Bites and Colores, nnnaaammm
Jacobino Discos, Chile
by Carlos Reyes
On his latest multi-lingual and subtitle-defiant motion picture, Film Socialisme, veteran nouvelle vague icon Jean-Luc Godard coats himself in counter-revolution subversion (in full disclosure) to talk about a new freedom of ownership, copyright, and intellectual property. Although not as assaulting or brainwashing in his approach, Chilean experimentalist Pablo Flores (nnaaammm) shares that unorthodox (and rutted) frame composition in Bites and Colores to speak volumes about the infrastructure of computer software as a transitory work in progress and a form of social application.
For those of us who only have the nerdy looks but don’t necessarily bite into the conceptual entity of software and patented algorithms, the nonfigurative premise of Bites and Colores seems more alienating than it actually is. The eight-track album is more confronting than comforting, but having Flores as the cosigner of the journey certainly helps. Even if you’re only trying to understand chain letters or why there are weekly edits to Lana del Rey’s clip of “Videogames,” this album pushes you to contemplate ownership as part of the creative spectrum. After building pedestal blocks of sequencing and allocated space, nnnaaammm explicitly makes note of the unauthorized use of all its integrated samples. Through this courteous (if minimal) disclosure, nnnaaammm goes on to sample sound schemes from Windows’ most infamous operating systems (XP, 95, and Vista), and having authoritative guest lectures by the likes of Bill Gates, Brian Eno, and most captivatingly, the illuminating harangue from software freedom activist, Richard Stallman.
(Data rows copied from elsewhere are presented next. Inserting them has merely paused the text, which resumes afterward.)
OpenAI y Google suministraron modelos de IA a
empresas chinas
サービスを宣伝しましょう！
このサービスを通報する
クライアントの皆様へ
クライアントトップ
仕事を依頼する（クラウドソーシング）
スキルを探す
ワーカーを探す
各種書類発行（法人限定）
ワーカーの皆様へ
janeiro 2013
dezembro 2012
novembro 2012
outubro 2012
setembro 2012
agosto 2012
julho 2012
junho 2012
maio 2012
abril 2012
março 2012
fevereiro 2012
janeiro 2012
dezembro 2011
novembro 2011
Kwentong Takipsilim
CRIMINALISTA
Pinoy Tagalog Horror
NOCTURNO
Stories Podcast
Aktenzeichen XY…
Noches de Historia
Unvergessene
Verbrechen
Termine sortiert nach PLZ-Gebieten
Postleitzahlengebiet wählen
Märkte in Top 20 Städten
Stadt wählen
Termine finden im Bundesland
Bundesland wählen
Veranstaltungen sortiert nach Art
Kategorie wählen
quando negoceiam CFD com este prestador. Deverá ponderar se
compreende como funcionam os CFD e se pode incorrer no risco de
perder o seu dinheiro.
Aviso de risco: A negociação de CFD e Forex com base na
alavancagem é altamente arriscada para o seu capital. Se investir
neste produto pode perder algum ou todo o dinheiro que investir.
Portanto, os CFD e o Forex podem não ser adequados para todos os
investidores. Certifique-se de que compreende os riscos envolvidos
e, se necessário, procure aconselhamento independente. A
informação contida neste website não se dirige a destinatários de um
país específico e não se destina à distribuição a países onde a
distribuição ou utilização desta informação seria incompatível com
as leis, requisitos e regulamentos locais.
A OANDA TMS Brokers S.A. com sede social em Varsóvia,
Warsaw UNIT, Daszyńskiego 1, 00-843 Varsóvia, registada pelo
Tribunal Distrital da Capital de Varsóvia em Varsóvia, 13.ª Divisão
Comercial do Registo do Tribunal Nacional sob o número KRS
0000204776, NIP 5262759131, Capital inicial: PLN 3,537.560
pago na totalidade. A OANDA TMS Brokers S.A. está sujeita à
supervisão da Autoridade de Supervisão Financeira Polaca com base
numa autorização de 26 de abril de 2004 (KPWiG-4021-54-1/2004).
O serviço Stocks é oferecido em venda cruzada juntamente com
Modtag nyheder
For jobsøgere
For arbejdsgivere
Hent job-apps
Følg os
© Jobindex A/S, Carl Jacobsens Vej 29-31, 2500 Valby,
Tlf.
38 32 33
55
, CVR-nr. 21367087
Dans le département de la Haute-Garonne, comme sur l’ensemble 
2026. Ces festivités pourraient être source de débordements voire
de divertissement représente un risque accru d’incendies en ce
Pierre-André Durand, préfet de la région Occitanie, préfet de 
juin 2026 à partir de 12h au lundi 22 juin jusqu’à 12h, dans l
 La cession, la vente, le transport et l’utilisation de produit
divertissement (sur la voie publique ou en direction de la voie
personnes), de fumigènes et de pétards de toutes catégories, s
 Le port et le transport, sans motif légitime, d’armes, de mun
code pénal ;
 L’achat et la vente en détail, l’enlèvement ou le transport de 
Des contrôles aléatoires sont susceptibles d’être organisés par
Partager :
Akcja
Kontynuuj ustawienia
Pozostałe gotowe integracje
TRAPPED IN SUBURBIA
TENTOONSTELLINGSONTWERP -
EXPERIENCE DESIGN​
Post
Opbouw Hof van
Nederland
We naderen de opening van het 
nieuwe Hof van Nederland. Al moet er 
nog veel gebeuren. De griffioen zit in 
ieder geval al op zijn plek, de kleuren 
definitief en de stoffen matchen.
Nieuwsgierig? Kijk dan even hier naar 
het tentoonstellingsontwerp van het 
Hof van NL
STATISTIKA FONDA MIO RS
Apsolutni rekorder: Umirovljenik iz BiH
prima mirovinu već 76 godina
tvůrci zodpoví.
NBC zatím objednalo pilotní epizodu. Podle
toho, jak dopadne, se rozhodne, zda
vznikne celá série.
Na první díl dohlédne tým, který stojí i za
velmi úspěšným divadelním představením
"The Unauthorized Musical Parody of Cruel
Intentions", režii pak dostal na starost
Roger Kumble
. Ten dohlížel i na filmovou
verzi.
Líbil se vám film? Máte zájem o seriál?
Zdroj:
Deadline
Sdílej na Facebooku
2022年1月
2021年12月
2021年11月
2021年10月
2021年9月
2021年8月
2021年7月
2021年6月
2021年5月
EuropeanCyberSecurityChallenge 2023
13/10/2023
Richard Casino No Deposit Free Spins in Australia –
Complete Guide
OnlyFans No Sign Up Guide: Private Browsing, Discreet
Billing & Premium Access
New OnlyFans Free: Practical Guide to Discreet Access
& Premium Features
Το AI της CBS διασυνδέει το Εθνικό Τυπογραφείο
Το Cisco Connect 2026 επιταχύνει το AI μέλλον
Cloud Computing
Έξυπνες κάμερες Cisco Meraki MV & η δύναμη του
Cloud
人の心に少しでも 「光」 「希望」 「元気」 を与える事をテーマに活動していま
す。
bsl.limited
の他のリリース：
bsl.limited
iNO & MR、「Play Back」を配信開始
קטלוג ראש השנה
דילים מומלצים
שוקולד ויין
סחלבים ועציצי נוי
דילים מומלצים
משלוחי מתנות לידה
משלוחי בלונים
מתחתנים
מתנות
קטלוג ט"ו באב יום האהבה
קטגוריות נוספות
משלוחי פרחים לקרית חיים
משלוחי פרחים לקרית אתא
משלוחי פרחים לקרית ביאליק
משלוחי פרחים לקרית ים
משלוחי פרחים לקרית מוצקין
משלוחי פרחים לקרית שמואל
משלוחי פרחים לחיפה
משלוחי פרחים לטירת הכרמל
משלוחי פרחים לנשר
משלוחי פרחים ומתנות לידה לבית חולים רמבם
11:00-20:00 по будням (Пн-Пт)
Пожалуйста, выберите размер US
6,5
Musically and conceptually, Flores seems to be in a predisposition to bite off more than he can chew. While fascinating in its generational discourse, this is the kind of album that, deliberately or not, puts the authorship of the artist in question. In the track “Piratas y Recetas,” Flores juxtaposes his condition as a sound designer with the creed of data configuration and continuum. In a humorous turn of events, the track (which is more of an interlude rather than a song) tackles the misconception of millennial software add-ons as a form of piracy, “ser pirata es atacar naves…compartir programas o recetas con su progimo es muy bueno.” Other more developed tracks like, “Burning and the Explorer" and "Modem Castle," showcase signs of Flores as a stylist of soundscape amalgam, particularly in the latter song, where the virtual windows are sorted in such a way that the melody lines impersonate the free-reed breath of an accordion. Flores, who also released an EP earlier this year via Michita Rex as Namm, certainly explains the intricate expansion of its moniker. Sure, this is alienating, but as far as Creative Commons-licensed albums go, Bites and Colores is a good piece of channel flow that highlights the hand-to-hand romance between music and software, for once, making it feel tangible.